* **Your objective**:
Copy the lines of the material word for word, beginning at the line that contains "Отправьте статью сегодня! Журнал выйдет" and continuing through the last line of the material.

* **Data section**:
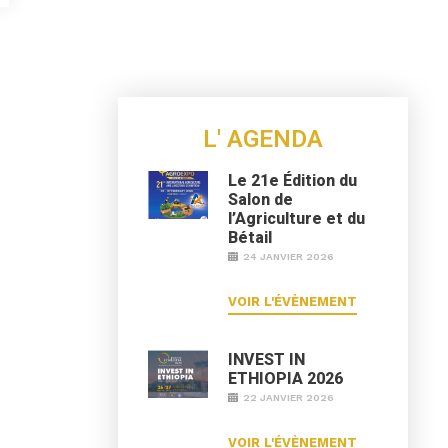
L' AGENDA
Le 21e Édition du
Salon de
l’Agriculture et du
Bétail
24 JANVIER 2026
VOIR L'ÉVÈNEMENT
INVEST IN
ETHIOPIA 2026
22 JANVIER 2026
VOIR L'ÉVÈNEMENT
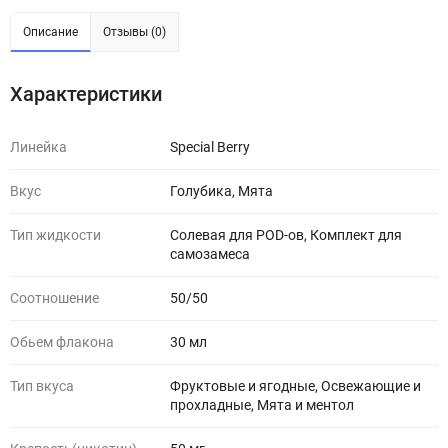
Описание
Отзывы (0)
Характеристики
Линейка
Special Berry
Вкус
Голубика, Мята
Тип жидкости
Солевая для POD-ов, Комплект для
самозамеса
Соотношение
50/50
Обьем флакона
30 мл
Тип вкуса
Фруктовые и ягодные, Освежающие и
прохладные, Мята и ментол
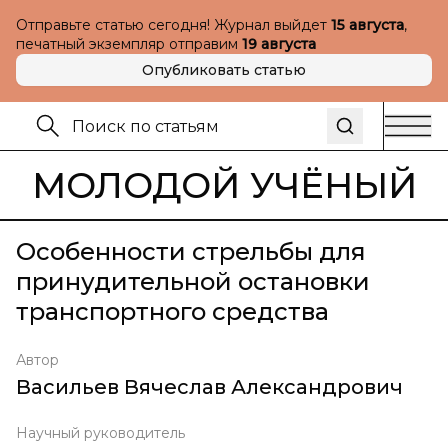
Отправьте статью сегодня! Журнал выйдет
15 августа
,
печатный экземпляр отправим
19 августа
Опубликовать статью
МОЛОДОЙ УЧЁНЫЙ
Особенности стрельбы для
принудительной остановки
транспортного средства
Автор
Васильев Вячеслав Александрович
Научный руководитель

* **Reply to the task**:
Отправьте статью сегодня! Журнал выйдет
15 августа
,
печатный экземпляр отправим
19 августа
Опубликовать статью
МОЛОДОЙ УЧЁНЫЙ
Особенности стрельбы для
принудительной остановки
транспортного средства
Автор
Васильев Вячеслав Александрович
Научный руководитель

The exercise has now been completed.